The work of the Board was dictated either by outside requests (from Synod, individual Churchmen, Government departments) or its committees deciding that a particular task should be undertaken. Tasks falling under the remit of BSR included: advising clergy and laity at parish level on matters of social responsibility; accepting requests to provide evidence to central Government, Royal Commissions, departmental and Select Committees; writing reports on issues and briefs for bishops involved with debates in the House of Lords; represent the CofE on external bodies – the BCC for example, and encouraging national and international links thereby helping the Church fulfil its pastoral mission.

The Board was also expected to inform those within the Church wishing to speak on a wide variety of social issues, resulting in an array of subjects appearing on the BSR radar, including: alleged human rights infringements at home or abroad; political and social unrest in South Africa; the accumulation of nuclear weapons and the threat to peace by the ‘Arms Race’; rising unemployment and concurrent decline in traditional industries, such as mining and steel working; the growth of multinational organisations; and the complex and varied anxieties faced by the family in modern society.

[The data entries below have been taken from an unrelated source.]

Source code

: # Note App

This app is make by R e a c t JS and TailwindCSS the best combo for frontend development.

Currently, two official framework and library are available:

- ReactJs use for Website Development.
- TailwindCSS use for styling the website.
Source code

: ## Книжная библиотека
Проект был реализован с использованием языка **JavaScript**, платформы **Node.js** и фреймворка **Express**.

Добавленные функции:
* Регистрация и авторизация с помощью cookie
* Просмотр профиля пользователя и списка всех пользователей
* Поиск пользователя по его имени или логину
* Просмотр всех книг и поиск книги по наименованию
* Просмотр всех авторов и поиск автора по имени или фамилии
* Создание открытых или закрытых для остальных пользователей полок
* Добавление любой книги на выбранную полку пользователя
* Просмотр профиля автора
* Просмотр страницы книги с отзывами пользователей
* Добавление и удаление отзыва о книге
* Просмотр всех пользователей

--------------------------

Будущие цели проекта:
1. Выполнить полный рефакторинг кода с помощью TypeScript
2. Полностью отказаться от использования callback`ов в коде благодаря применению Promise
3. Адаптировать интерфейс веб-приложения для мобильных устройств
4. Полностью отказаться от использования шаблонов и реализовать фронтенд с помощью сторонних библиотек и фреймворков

Many of the more in-depth BSR investigations were completed by Working Parties comprised of experts drawn from both within and outside of the Church. Generally headed by the BSR Secretary (or a Secretary of a BSR sub-Committee) and convening over a defined period, discussion would focus on material (reports, articles, publications) presented to the party members which offered a range of arguments and viewpoints. Conclusions would be drawn, and, generally, a report of the findings presented to Synod and published.

The focal point for BSR activities was the Secretary, and it was he, supported by the Secretaries of the internal Standing Committees of BSR – Social Policy Committee, Industrial Committee and International Affairs Committee, who would create what became known as ‘resource files’. It is these files, and those created by the Working Parties noted above, which form the core of the collection. Varied in size and content, the files generally contain correspondence, reports from external bodies relating to the specific subject, and all manner of booklets, publications and pamphlets sourced by the Secretary to offer a range of perspectives on the particular subject.

Work with the collection has progressed well, and since February around 500 boxes of BSR material have been appraised, re-packaged when necessary, and catalogued into CALM – the Lambeth Palace/Church of England Record Centre electronic catalogue. A completion date of late November has been set.  Once complete, then work will begin on the 600 or so boxes of material in the Board of Mission and Unity collection with a completion date for that collection of summer 2015.